RODRIGO FONSECA
Quando seu celular tocou, durante uma entrevista coletiva improvisada no restaurante sérvio Visconti, num resort na vila de Mokra Gora, a cerca de três horas de Belgrado, Matteo Garrone riu um acabrunhado sorriso de vitória, em reação à indicação ao Oscar que recebeu na tarde desta terça-feira. “Vocês podem imaginar que meu telefone hoje não parou”, comemorou o diretor romano, celebrando a vitória de seu longa-metragem mais recente: “Io Capitano”. Foi com ele que o Festival de Küstendorf, criado pelo também cineasta Emir Kusturica, abriu suas atividades, esta noite, em terras eslavas. Garrone é consagrado mundialmente por “Gomorra” (2008) e “Reality” (2012). Ambos renderam a ele o Grande Prêmio do Júri de Cannes, fazendo dele um dos poucos realizadores do mundo a ter dois troféus desses. Ele ainda brilhou nas bilheterias com sua versão em carne e osso para “Pinóquio” (2019), adotando Roberto Benigni, de “A Vida É Bela” (1998), como seu Geppetto.

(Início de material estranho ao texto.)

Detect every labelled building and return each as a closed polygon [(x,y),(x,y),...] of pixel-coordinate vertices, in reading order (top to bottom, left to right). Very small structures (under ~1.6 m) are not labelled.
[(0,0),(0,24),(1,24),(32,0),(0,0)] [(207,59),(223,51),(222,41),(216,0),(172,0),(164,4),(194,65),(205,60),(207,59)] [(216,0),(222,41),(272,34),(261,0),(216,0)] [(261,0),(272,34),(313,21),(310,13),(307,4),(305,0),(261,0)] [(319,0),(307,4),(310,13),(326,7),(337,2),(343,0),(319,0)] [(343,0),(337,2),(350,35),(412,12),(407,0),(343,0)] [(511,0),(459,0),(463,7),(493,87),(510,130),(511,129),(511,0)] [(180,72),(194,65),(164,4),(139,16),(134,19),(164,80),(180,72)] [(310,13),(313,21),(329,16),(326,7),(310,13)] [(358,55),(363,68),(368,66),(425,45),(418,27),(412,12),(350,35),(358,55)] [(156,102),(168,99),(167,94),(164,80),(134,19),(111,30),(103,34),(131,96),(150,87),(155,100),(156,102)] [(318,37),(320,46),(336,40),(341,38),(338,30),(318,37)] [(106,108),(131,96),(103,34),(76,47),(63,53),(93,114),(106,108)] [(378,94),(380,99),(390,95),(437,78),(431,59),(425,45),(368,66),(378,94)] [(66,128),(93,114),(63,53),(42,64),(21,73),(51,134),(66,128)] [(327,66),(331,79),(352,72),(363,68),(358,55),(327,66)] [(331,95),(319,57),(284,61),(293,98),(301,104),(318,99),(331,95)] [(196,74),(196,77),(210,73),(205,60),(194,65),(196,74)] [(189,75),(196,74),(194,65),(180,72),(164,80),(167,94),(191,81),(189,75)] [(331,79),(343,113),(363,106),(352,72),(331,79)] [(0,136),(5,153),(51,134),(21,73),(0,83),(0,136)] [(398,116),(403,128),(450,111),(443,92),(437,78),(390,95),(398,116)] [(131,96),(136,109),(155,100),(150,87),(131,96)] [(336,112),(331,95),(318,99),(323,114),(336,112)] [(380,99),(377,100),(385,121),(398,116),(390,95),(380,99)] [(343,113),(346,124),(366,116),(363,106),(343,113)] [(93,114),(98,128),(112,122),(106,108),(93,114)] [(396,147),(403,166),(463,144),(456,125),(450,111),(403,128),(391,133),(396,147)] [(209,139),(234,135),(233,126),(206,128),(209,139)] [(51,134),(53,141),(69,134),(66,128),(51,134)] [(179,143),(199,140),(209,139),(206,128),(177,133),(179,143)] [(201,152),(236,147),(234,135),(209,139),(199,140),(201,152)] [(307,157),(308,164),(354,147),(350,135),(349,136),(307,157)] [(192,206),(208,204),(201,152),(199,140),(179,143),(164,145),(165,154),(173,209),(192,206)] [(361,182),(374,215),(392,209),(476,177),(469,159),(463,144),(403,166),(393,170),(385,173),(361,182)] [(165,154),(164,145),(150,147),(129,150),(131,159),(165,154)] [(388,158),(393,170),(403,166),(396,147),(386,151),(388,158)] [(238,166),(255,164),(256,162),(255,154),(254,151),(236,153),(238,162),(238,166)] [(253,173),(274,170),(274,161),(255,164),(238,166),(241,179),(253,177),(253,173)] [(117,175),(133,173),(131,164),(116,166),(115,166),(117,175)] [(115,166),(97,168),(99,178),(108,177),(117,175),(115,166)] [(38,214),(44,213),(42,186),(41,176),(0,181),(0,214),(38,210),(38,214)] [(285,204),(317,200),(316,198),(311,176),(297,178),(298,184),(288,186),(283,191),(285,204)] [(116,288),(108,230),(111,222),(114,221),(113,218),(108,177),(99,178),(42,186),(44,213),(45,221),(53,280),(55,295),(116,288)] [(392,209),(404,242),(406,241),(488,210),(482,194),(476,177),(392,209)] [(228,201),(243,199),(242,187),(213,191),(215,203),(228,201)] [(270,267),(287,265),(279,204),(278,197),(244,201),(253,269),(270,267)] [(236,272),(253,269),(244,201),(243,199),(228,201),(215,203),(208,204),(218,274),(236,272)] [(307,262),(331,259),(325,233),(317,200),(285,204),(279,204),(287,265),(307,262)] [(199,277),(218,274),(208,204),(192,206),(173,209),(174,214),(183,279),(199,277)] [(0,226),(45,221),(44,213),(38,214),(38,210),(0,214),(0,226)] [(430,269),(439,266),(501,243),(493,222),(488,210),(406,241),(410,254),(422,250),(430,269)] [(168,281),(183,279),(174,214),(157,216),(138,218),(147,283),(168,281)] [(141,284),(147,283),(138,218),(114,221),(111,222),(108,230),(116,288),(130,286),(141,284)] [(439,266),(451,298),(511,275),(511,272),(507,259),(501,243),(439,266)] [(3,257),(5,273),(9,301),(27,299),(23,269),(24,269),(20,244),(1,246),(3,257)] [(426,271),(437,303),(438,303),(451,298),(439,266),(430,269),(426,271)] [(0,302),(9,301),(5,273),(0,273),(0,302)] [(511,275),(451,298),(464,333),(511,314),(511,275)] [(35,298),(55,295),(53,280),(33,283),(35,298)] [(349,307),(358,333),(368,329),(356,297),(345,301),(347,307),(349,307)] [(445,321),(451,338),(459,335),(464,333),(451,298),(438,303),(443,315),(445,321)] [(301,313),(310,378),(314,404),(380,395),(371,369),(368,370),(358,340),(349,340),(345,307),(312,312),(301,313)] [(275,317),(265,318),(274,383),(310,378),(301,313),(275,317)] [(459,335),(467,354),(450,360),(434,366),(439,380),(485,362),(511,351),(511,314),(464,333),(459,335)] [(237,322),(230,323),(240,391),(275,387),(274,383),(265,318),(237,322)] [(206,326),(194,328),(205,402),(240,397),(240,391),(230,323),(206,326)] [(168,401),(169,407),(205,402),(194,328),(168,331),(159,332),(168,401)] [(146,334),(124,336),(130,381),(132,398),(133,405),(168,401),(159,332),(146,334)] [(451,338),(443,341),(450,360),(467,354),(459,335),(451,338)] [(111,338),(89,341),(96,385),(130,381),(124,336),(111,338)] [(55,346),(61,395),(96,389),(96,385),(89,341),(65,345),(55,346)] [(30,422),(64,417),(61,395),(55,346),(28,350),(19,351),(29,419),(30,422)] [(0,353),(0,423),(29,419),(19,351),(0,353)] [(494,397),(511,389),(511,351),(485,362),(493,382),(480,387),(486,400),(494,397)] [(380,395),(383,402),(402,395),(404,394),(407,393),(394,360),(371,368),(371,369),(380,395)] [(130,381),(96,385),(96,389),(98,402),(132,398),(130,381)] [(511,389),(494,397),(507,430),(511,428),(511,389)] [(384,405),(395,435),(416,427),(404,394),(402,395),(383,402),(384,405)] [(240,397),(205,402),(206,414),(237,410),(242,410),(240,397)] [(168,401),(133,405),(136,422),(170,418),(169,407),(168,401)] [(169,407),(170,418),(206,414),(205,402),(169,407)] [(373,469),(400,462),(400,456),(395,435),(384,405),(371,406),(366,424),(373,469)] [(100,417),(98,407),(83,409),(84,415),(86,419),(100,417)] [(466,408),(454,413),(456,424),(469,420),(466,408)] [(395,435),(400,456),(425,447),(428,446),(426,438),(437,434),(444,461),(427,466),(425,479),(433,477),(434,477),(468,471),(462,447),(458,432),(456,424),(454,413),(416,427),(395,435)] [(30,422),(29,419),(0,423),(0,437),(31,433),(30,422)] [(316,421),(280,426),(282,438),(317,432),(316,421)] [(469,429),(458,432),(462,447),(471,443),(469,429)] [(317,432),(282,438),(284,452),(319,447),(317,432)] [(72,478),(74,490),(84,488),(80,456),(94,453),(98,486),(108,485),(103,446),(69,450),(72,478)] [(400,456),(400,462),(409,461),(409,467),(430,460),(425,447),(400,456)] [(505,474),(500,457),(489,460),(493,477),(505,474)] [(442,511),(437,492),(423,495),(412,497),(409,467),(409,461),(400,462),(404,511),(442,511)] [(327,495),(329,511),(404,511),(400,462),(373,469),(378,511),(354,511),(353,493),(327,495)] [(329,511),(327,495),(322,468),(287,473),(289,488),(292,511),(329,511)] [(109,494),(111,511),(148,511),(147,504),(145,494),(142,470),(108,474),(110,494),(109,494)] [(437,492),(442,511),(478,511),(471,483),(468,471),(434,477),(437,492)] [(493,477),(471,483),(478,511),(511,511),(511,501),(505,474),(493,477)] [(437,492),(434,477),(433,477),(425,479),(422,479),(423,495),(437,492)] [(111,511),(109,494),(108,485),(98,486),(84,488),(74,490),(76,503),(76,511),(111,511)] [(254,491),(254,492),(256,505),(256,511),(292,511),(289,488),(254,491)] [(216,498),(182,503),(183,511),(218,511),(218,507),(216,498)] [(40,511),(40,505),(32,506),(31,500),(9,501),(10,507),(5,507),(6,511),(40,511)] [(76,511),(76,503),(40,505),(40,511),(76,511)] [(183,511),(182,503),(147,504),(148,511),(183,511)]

“De certa forma, ‘Io Capitano’ é uma mistura de ‘Gomorra’ com ‘Pinóquio’, por ser um filme pessoas jovens, com alma de criança, assoladas pela violência do mundo, mas cercadas de um tom mágico”, disse Garrone, em Küstendorf.
Ele foi laureado com o Prêmio de Melhor Direção do Festival de Veneza pelo longa, que agora integra a lista de indicados ao Oscar de Melhor Filme Internacional da Academia de Artes e Ciências Cinematográficas de Hollywood. “Essa indicação faz com que a gente entre num processo de correr atrás de votos, similar ao da política, numa eleição. Eu vejo o longa da Inglaterra (“Zona de Interesse”, de Jonathan Glazer), disparar em primeiro lugar. É um diretor de que gosto e admiro. Nossa carreira nessa competição agora depende do trabalho de sermos vistos, do investimento das distribuidoras”, explica o cineasta.
Além do Leão de Prata pela excelência de Garrone no comando do set, “Io Capitano” recebeu o troféu Marcello Mastroianni de Melhor Estrela Revelação (para Seydou Farr) e mais dez prêmios de júris paralelos. Farr vive um adolescente senegalês de 16 anos que se junta a seu primo de mesma idade, Moussa (Moustapha Fall) numa jornada de Dakar para a Sicília, em busca de uma vida melhor. Passa por toda a sorte de percalços para isso, encarando um deserto escaldante, tropas armadas e barcos lotados. É uma narrativa tensa, mas comovente, que dialoga visualmente com a tradição do grande cinema italiano moderno.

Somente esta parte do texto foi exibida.